## Data to use
━━━━━━

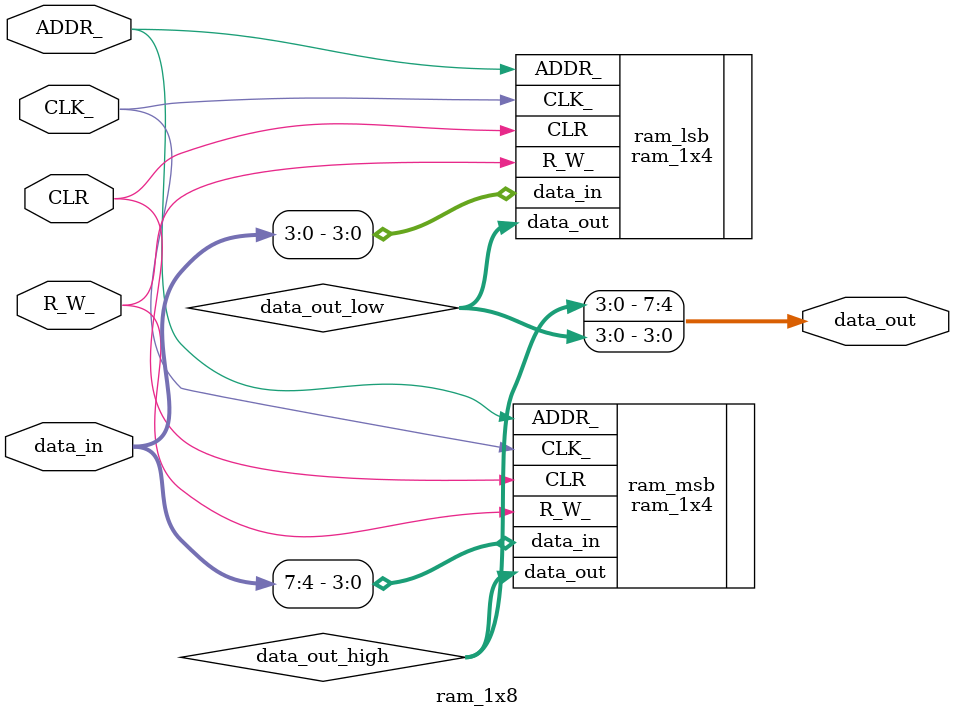
<source format=v>

module ram_1x8 (
    input wire CLK_,
    input wire R_W_,
    input wire ADDR_,
    input wire [7:0] data_in,
    output wire [7:0] data_out,
    input wire CLR
);

    // Saídas intermediárias das duas RAMs 1x4
    wire [3:0] data_out_low;
    wire [3:0] data_out_high;

    // Instância da RAM 1x4 (4 bits menos significativos)
    ram_1x4 ram_lsb (
        .CLK_(CLK_),
        .R_W_(R_W_),
        .ADDR_(ADDR_),
        .data_in(data_in[3:0]),
        .data_out(data_out_low),
        .CLR(CLR)
    );

    // Instância da RAM 1x4 (4 bits mais significativos)
    ram_1x4 ram_msb (
        .CLK_(CLK_),
        .R_W_(R_W_),
        .ADDR_(ADDR_),
        .data_in(data_in[7:4]),
        .data_out(data_out_high),
        .CLR(CLR)
    );

    // Junta os dois blocos de 4 bits para formar os 8 bits finais
    assign data_out = {data_out_high, data_out_low};

endmodule

</source>
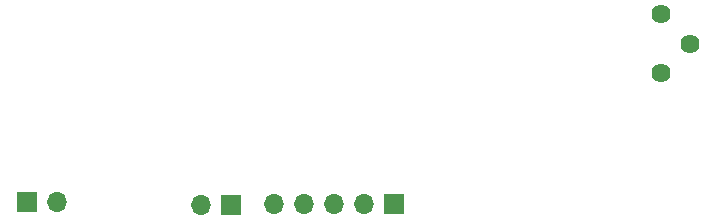
<source format=gbr>
%TF.GenerationSoftware,KiCad,Pcbnew,7.0.9*%
%TF.CreationDate,2023-11-22T23:33:49+00:00*%
%TF.ProjectId,signal_board,7369676e-616c-45f6-926f-6172642e6b69,rev?*%
%TF.SameCoordinates,Original*%
%TF.FileFunction,Soldermask,Bot*%
%TF.FilePolarity,Negative*%
%FSLAX46Y46*%
G04 Gerber Fmt 4.6, Leading zero omitted, Abs format (unit mm)*
G04 Created by KiCad (PCBNEW 7.0.9) date 2023-11-22 23:33:49*
%MOMM*%
%LPD*%
G01*
G04 APERTURE LIST*
%ADD10C,1.620000*%
%ADD11R,1.700000X1.700000*%
%ADD12O,1.700000X1.700000*%
G04 APERTURE END LIST*
D10*
%TO.C,RV1*%
X111000000Y-66700000D03*
X113500000Y-69200000D03*
X111000000Y-71700000D03*
%TD*%
D11*
%TO.C,J3*%
X57350000Y-82575000D03*
D12*
X59890000Y-82575000D03*
%TD*%
%TO.C,J2*%
X72110000Y-82825000D03*
D11*
X74650000Y-82825000D03*
%TD*%
%TO.C,J1*%
X88420000Y-82800000D03*
D12*
X85880000Y-82800000D03*
X83340000Y-82800000D03*
X80800000Y-82800000D03*
X78260000Y-82800000D03*
%TD*%
M02*

</source>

━━━━━━

## Work instructions
The entries above must be output exactly, with every image left out.

## Solution below
<source format=v>

module ram_1x8 (
    input wire CLK_,
    input wire R_W_,
    input wire ADDR_,
    input wire [7:0] data_in,
    output wire [7:0] data_out,
    input wire CLR
);

    // Saídas intermediárias das duas RAMs 1x4
    wire [3:0] data_out_low;
    wire [3:0] data_out_high;

    // Instância da RAM 1x4 (4 bits menos significativos)
    ram_1x4 ram_lsb (
        .CLK_(CLK_),
        .R_W_(R_W_),
        .ADDR_(ADDR_),
        .data_in(data_in[3:0]),
        .data_out(data_out_low),
        .CLR(CLR)
    );

    // Instância da RAM 1x4 (4 bits mais significativos)
    ram_1x4 ram_msb (
        .CLK_(CLK_),
        .R_W_(R_W_),
        .ADDR_(ADDR_),
        .data_in(data_in[7:4]),
        .data_out(data_out_high),
        .CLR(CLR)
    );

    // Junta os dois blocos de 4 bits para formar os 8 bits finais
    assign data_out = {data_out_high, data_out_low};

endmodule

</source>
<source format=gbr>
%TF.GenerationSoftware,KiCad,Pcbnew,7.0.9*%
%TF.CreationDate,2023-11-22T23:33:49+00:00*%
%TF.ProjectId,signal_board,7369676e-616c-45f6-926f-6172642e6b69,rev?*%
%TF.SameCoordinates,Original*%
%TF.FileFunction,Soldermask,Bot*%
%TF.FilePolarity,Negative*%
%FSLAX46Y46*%
G04 Gerber Fmt 4.6, Leading zero omitted, Abs format (unit mm)*
G04 Created by KiCad (PCBNEW 7.0.9) date 2023-11-22 23:33:49*
%MOMM*%
%LPD*%
G01*
G04 APERTURE LIST*
%ADD10C,1.620000*%
%ADD11R,1.700000X1.700000*%
%ADD12O,1.700000X1.700000*%
G04 APERTURE END LIST*
D10*
%TO.C,RV1*%
X111000000Y-66700000D03*
X113500000Y-69200000D03*
X111000000Y-71700000D03*
%TD*%
D11*
%TO.C,J3*%
X57350000Y-82575000D03*
D12*
X59890000Y-82575000D03*
%TD*%
%TO.C,J2*%
X72110000Y-82825000D03*
D11*
X74650000Y-82825000D03*
%TD*%
%TO.C,J1*%
X88420000Y-82800000D03*
D12*
X85880000Y-82800000D03*
X83340000Y-82800000D03*
X80800000Y-82800000D03*
X78260000Y-82800000D03*
%TD*%
M02*

</source>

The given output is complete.